Nondestructive inspection (NDI) techniques for the detection of corrosion and cracks have progressed considerably in recent years and include sophisticated X-ray systems such as those of the German Seifert company which can deal with specific requirements for the inspection of aircraft sections made of fibre-reinforced composite materials, aluminium and titanium. One example has an overhead X-ray tube suspension system with isocentric swivel device for fluoroscopy, programmed and manual operation of the four motion axes. It is equipped with ISOVOLT X-ray tube 160 kV and low inherent filtration input window image intensifier.
Another example of equipment available is that supplied by the UK Panametrics NDT company of which the Model 500PR is typical. This is a pulse-receiver which is used in conjunction with transducers and an oscilloscope, and is the most basic unit in any ultrasonic system for NDT testing or materials research. It can be used for flaw detection and thickness gauging in a wide variety of metals, plastics, ceramics and composites.

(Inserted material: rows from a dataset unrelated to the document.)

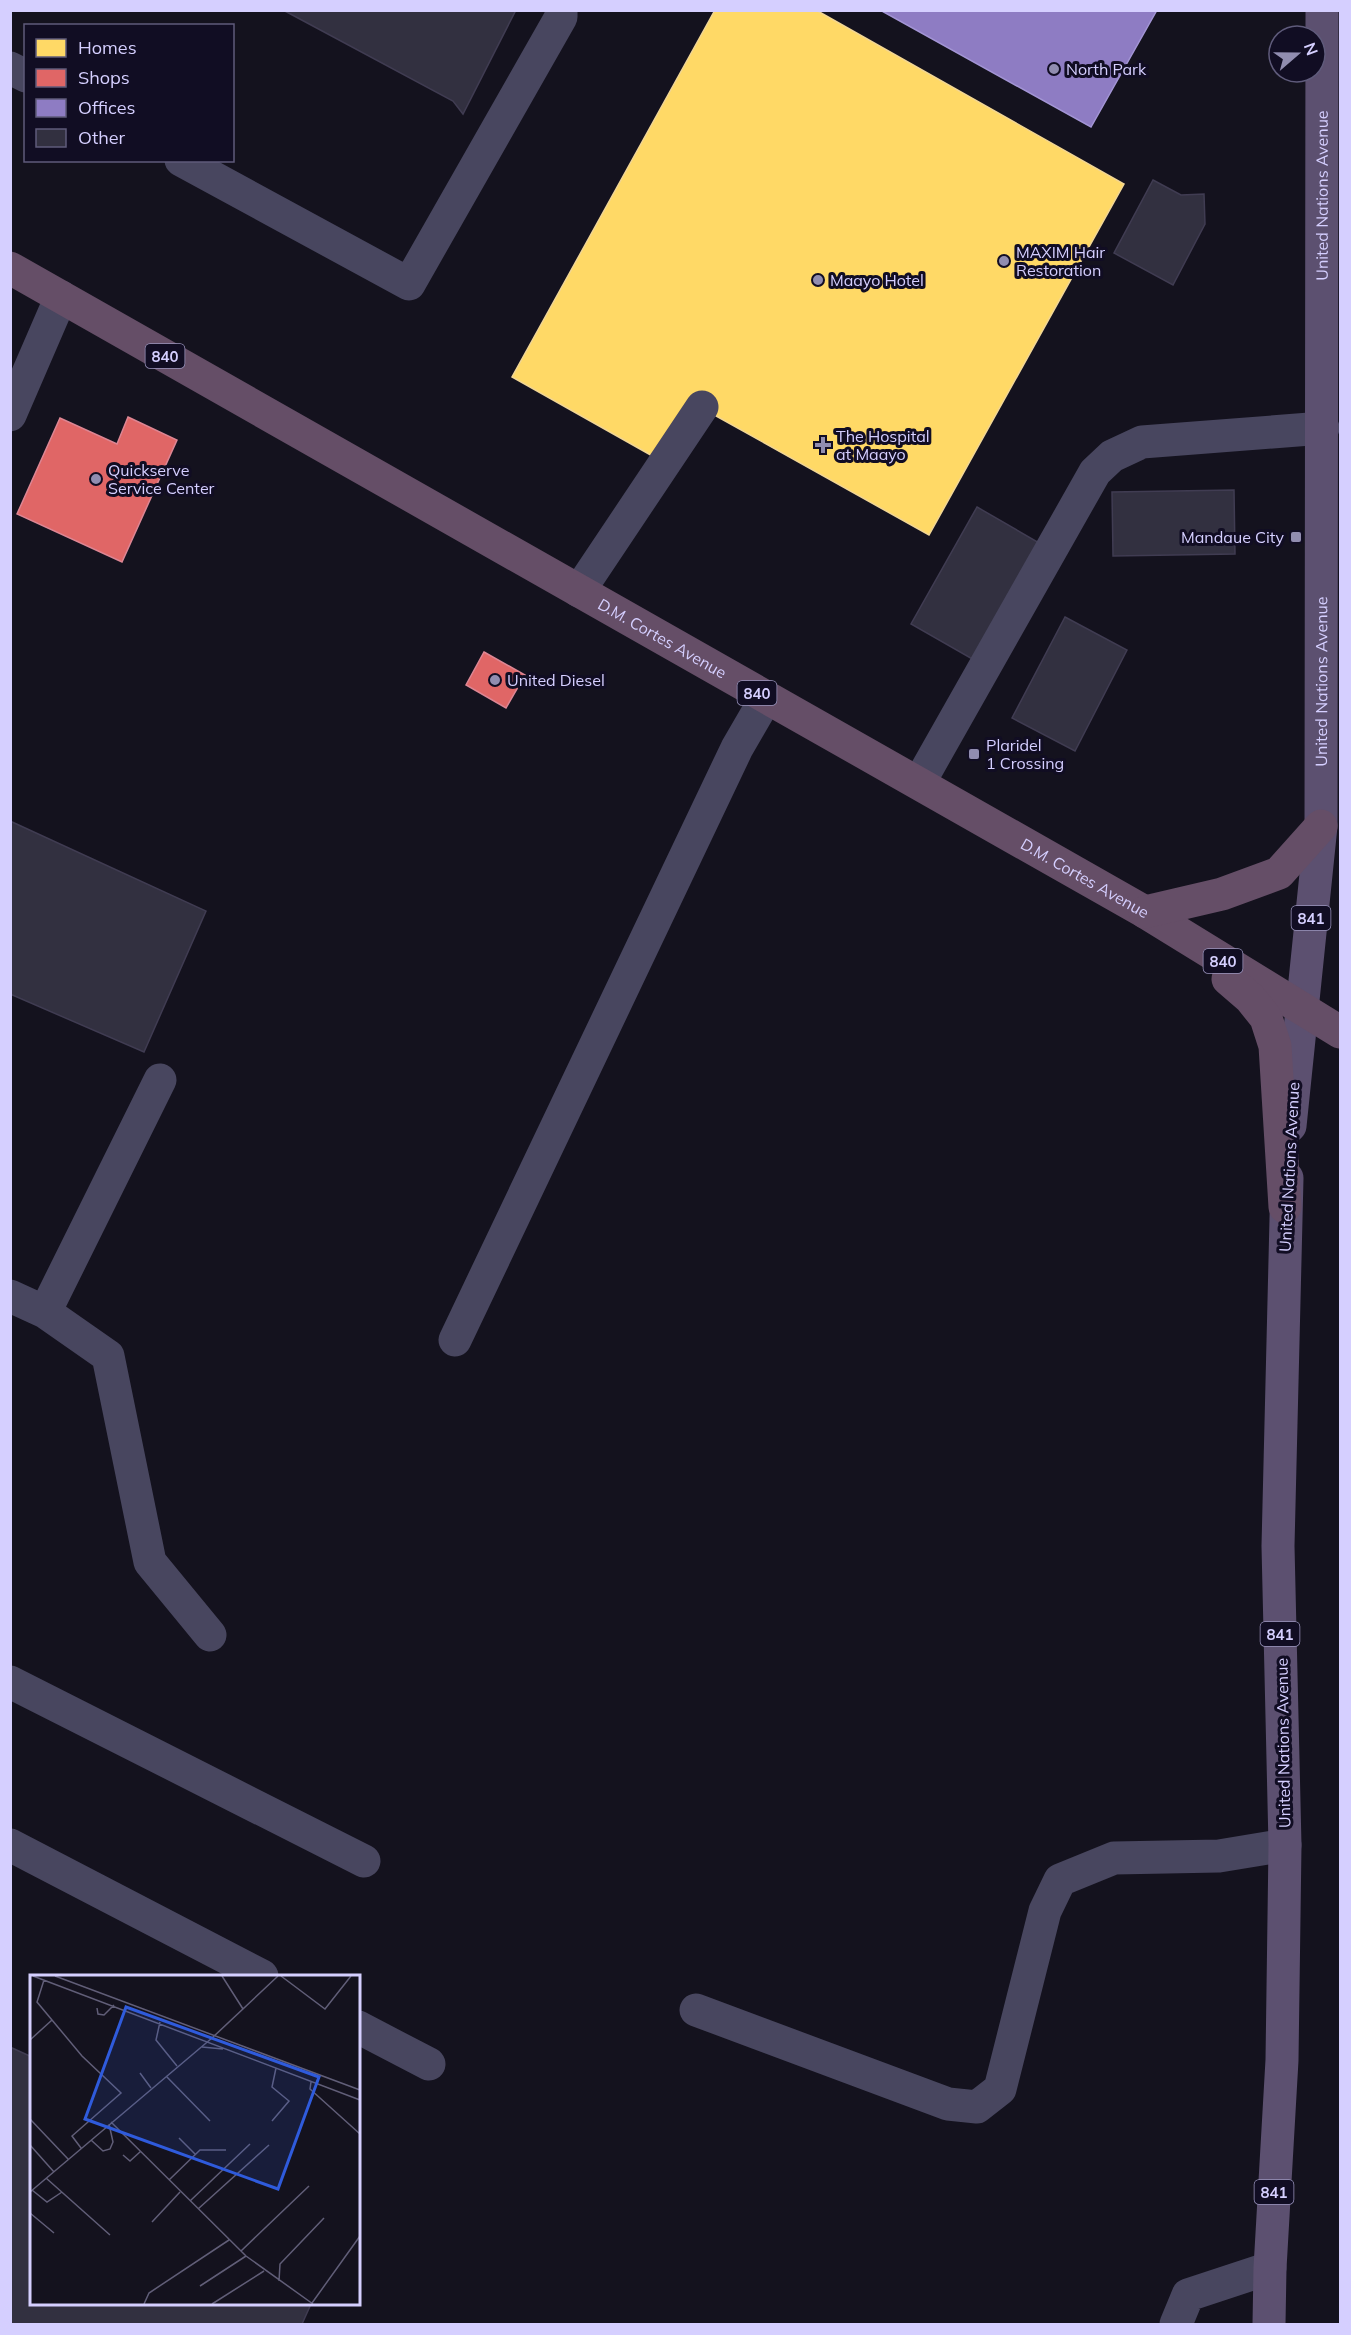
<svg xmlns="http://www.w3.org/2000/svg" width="1351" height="2335" viewBox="0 0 1351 2335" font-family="Mulish,sans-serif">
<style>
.homes{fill:#ffd966;stroke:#f2d694;stroke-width:1.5}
.shops{fill:#e06666;stroke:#dd8694;stroke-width:1.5}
.offices{fill:#8e7cc3;stroke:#a395d5;stroke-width:1.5}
.building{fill:#323040;stroke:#403c52;stroke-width:1.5}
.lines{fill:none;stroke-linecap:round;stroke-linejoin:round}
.minor{stroke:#48465f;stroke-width:33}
.major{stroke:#5c5070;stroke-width:33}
.highway{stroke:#654e67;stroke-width:33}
.poi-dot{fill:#918db0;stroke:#110d23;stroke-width:2}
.labels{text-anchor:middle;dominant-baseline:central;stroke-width:6;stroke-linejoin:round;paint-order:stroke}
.shield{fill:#110d23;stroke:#9a95bd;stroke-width:1.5}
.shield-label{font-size:15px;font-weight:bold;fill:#d5cfff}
.poi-label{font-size:16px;fill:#d5cfff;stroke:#110d23;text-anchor:start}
.street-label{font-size:16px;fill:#d5cfff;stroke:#110d23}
.inset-road{fill:none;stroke:#615e78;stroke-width:1.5}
.view{fill:#2f5bdc;fill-opacity:0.15;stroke:#2f5bdc;stroke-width:3}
.inset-edge{fill:none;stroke:#d5cfff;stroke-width:3}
</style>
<rect width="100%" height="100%" fill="#14121e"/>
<path class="homes" d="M715 10H816L1124 184 929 535 709 412 656 458 512 377Z"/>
<path class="shops" d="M128 417 177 440 122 562 17 514 60 418 117 444Z
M484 652 525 675 506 708 466 685Z"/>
<path class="offices" d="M880 10H1157L1091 127Z"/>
<path class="building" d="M283 10H516L463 114 453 101Z
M1153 180 1181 195 1204 194 1205 224 1173 285 1114 253Z
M1234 490 1235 554 1113 556 1112 492Z
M977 507 1041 544 974 660 911 624Z
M1065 617 1127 650 1075 751 1012 718Z
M10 821 206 911 144 1052 10 994Z
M10 2047 32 2057V2304H311L302 2324H10Z"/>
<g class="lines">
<path class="minor" d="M10 68 26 76
M181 160 409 284 561 17V10
M10 415 61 297
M579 591 702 407
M919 783 1095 472 1112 456 1142 442 1323 428
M10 1296 45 1312 108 1356 150 1562 210 1635
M45 1312 160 1080
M455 1340 737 748 766 698
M10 1682 364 1861
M10 1845 262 1976
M696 2010 948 2104 977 2107 1000 2089 1045 1911 1060 1880 1114 1858 1219 1856 1285 1845
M358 2027 429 2064
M1176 2324 1188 2295 1270 2268"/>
<g class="major">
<path id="s1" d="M1290 1126 1321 826 1322 10"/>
<path d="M1269 2324 1270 2268 1282 2060 1285 1845 1278 1546 1287 1178"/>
</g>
<g class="highway">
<path id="s2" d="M10 268 1145 912 1340 1032"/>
<path d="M1145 912 1222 894 1279 873 1321 826"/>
<path d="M1228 979 1250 998 1266 1018 1275 1046 1285 1207"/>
</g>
</g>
<g class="poi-dot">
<circle cx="1054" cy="69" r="6"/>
<circle cx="1004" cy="261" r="6"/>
<circle cx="818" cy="280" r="6"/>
<path d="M820 436h6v6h6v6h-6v6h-6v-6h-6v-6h6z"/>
<circle cx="96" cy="479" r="6"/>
<rect x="1290" y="531" width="12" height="12" rx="3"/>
<circle cx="495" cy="680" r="6"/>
<rect x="968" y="748" width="12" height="12" rx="3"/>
</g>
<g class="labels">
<g class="shield">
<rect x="145.5" y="344" width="39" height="24" rx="4.5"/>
<rect x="737.5" y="681" width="39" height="24" rx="4.5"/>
<rect x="1291.5" y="906" width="39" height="24" rx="4.5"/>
<rect x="1203.5" y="949" width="39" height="24" rx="4.5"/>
<rect x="1260.5" y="1622" width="39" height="24" rx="4.5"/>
<rect x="1254.5" y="2180" width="39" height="24" rx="4.5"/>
</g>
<g class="shield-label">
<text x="165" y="356">840</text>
<text x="757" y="693">840</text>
<text x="1311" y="918">841</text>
<text x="1223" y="961">840</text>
<text x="1280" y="1634">841</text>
<text x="1274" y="2192">841</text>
</g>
<g class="poi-label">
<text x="1066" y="69">North Park</text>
<text x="1016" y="252">MAXIM Hair<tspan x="1016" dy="18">Restoration</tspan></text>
<text x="830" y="280">Maayo Hotel</text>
<text x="836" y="436">The Hospital<tspan x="836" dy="18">at Maayo</tspan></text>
<text x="108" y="470">Quickserve<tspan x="108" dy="18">Service Center</tspan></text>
<text x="1284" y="537" text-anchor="end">Mandaue City</text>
<text x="507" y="680">United Diesel</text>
<text x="986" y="745">Plaridel<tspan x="986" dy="18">1 Crossing</tspan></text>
</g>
<g class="street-label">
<text stroke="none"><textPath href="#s1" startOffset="932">United Nations Avenue</textPath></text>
<text stroke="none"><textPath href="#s2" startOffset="750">D.M. Cortes Avenue</textPath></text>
<text stroke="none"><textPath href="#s1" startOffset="446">United Nations Avenue</textPath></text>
<text stroke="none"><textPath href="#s2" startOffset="1236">D.M. Cortes Avenue</textPath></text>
<text transform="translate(1289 1167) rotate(-87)">United Nations Avenue</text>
<text transform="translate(1283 1743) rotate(-91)">United Nations Avenue</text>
</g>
</g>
<g transform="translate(30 1975)">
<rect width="330" height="330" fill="#14121e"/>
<path class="inset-road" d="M3 1 330 125M25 1 330 115M192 1 213 34M251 1 295 34 321 1M14 5 7 27 52 81 91 118 42 161 51 173M67 33 68 39 74 40 84 30M130 47 126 65 147 91M0 65 22 45M172 72 193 74M110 98 121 113M136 101 180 146M281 107 280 114 330 159M0 144 38 184M242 146 259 126 242 112 246 93M81 147 216 281 283 329M149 163 165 179M61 165 73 176 80 174 83 167 79 149M0 170 24 197M93 180 100 186 111 176M16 203 80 260M139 205 170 175H196M2 215 17 227 32 217M0 217 182 63 248 1M160 226 220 169M168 234 239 170M0 238 24 258M122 247 150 217M211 276 279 211M249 306 250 289 294 243M170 311 216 281M282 328 330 261M114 329 119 318 199 265M182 329 234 296"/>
<path class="view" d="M96 32 289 102 248 214 55 144Z"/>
<rect width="330" height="330" class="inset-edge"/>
</g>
<rect width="1351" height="2335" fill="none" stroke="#d5cfff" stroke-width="24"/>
<rect x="24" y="24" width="210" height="138" fill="#110d23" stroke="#5f5b7b" stroke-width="1.5"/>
<rect x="36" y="39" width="30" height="18" fill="#ffd966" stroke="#5f5b7b" stroke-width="1.5"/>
<text x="78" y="54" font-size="18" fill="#d5cfff">Homes</text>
<rect x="36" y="69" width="30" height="18" fill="#e06666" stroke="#5f5b7b" stroke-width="1.5"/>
<text x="78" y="84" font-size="18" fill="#d5cfff">Shops</text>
<rect x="36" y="99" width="30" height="18" fill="#8e7cc3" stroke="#5f5b7b" stroke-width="1.5"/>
<text x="78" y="114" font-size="18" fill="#d5cfff">Offices</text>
<rect x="36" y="129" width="30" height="18" fill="#323040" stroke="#5f5b7b" stroke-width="1.5"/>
<text x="78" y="144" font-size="18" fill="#d5cfff">Other</text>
<g transform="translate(1297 54) rotate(70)"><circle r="28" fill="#110d23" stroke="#5f5b7b" stroke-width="1.5"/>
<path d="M0-4.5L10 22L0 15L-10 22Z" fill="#918db0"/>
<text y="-9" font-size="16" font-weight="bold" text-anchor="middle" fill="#d5cfff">N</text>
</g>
</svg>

The US Zetec organization provides a range of multi-frequency eddy current instruments to perform a variety of tasks on aircraft structures, engine components and wheels. It can detect surface and subsurface fatigue cracking, corrosion and heat damage or determine material type. One application detects corrosion in a multi-layer structure with varying air gaps caused by lack of adhesive. Typically, the signal from the gap variance moves in the same direction as the corrosion (material thinning) signal. The dual-frequency mixing incorporated allows the inspector to almost completely reduce the unwanted gap signal, while enhancing the corrosion signal. The few examples mentioned illustrate the advanced techniques now available for dealing with corrosion-related events.